[[ STUDY MATERIAL, beginning ]]

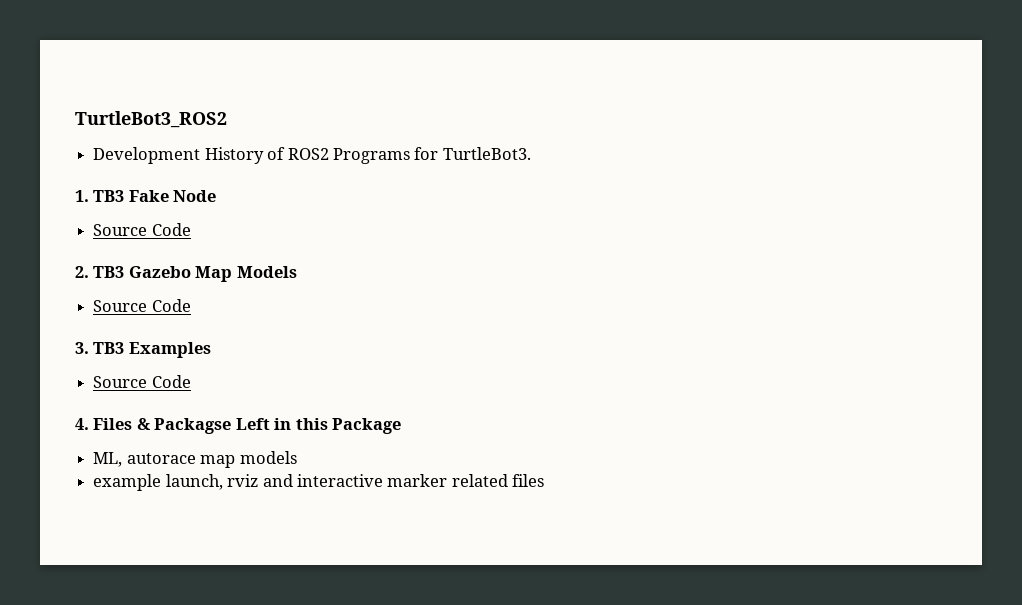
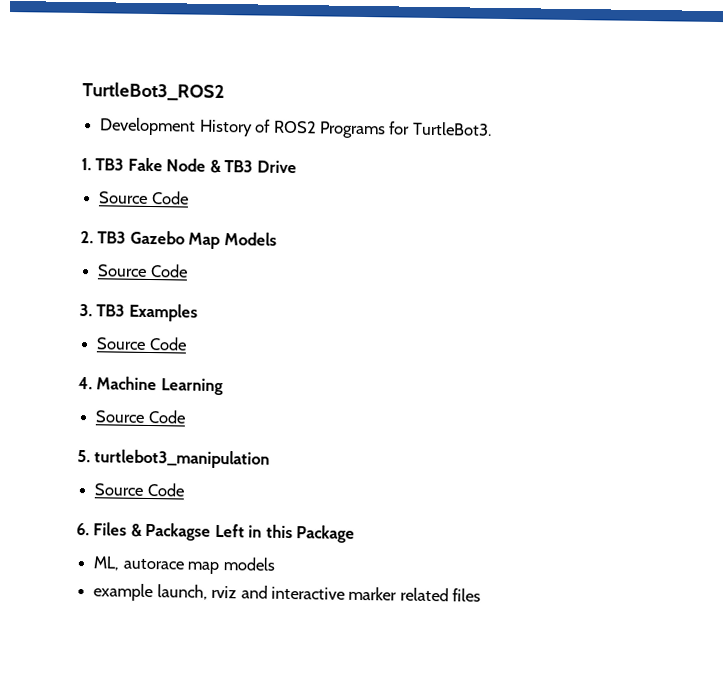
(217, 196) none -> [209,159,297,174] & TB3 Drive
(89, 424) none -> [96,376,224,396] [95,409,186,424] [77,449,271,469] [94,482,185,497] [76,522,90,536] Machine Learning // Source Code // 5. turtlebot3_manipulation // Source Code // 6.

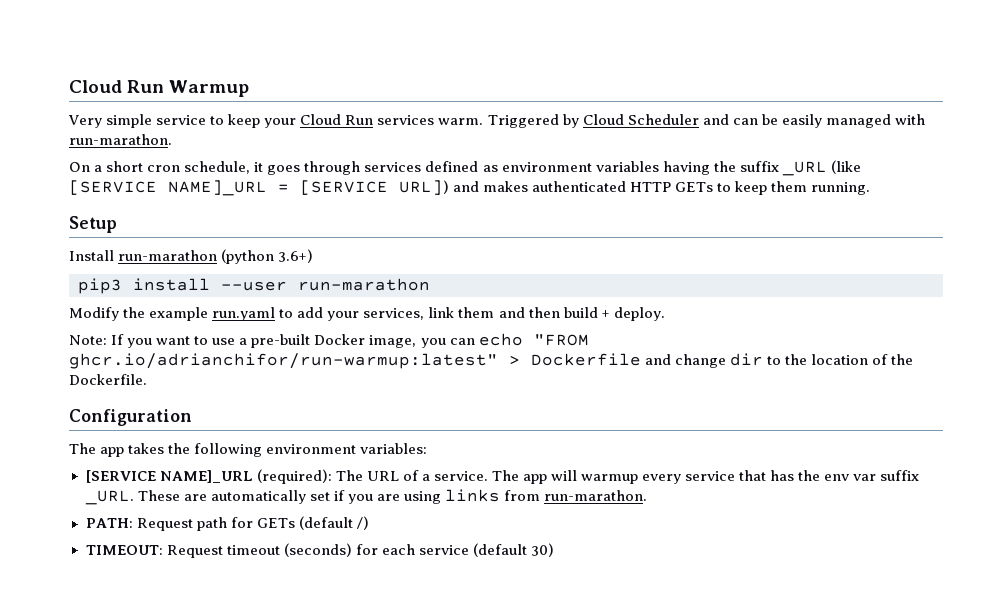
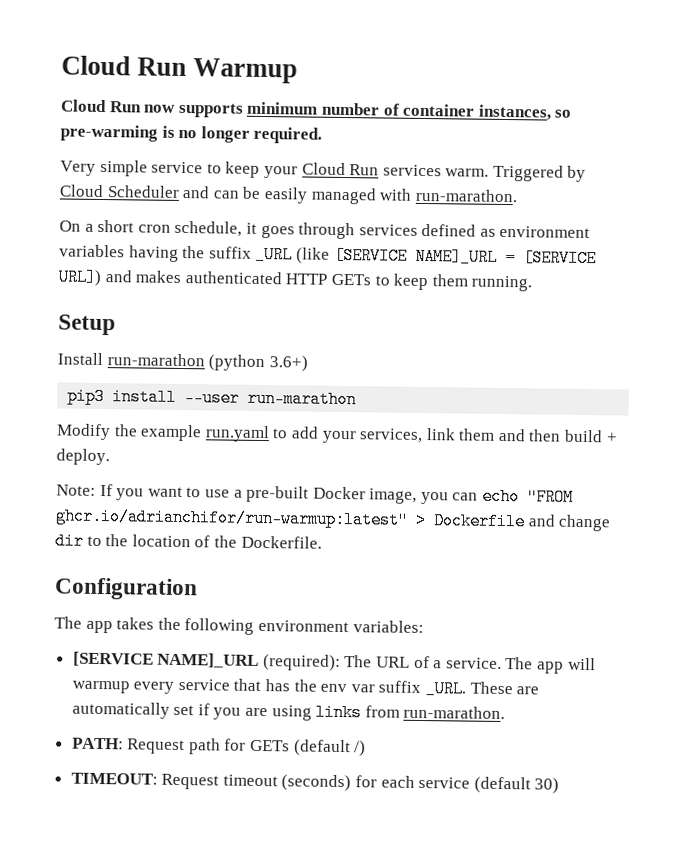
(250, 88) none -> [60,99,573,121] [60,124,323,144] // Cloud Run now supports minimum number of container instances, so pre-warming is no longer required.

[[ STUDY MATERIAL, end ]]
[[ STUDY MATERIAL, beginning ]]

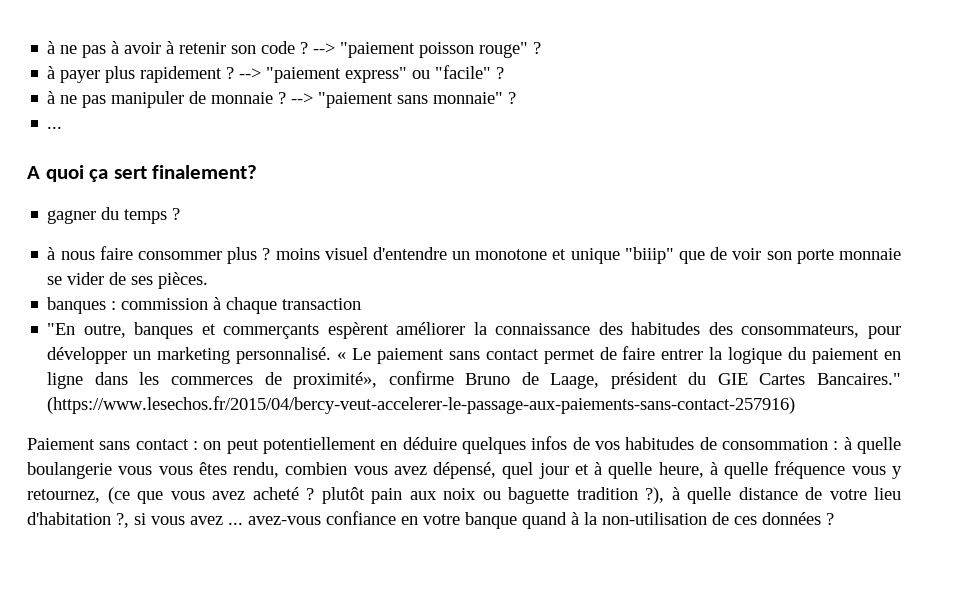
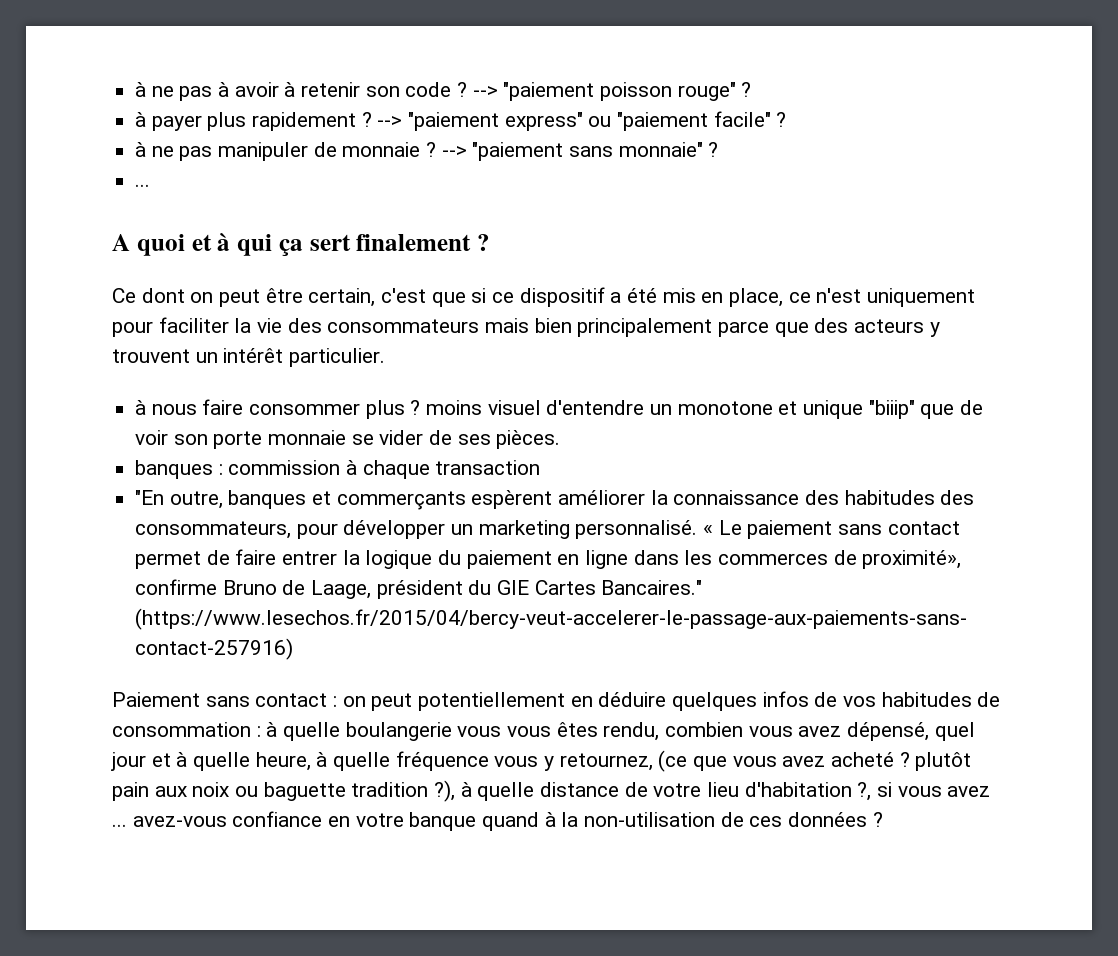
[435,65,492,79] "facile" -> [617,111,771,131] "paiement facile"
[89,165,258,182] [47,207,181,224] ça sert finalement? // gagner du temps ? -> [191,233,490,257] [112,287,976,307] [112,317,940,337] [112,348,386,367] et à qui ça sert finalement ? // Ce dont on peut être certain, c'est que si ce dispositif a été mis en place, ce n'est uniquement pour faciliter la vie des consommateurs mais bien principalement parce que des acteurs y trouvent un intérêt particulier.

[[ STUDY MATERIAL, end ]]

PROBLEM TO WORK ON: Print, exactly, each line above from the one with "(217, 196) none" to the one with "(250, 88) none", end lines included. Leave pictures out of it.

WRITTEN REPLY:
(217, 196) none -> [209,159,297,174] & TB3 Drive
(89, 424) none -> [96,376,224,396] [95,409,186,424] [77,449,271,469] [94,482,185,497] [76,522,90,536] Machine Learning // Source Code // 5. turtlebot3_manipulation // Source Code // 6.

(250, 88) none -> [60,99,573,121] [60,124,323,144] // Cloud Run now supports minimum number of container instances, so pre-warming is no longer required.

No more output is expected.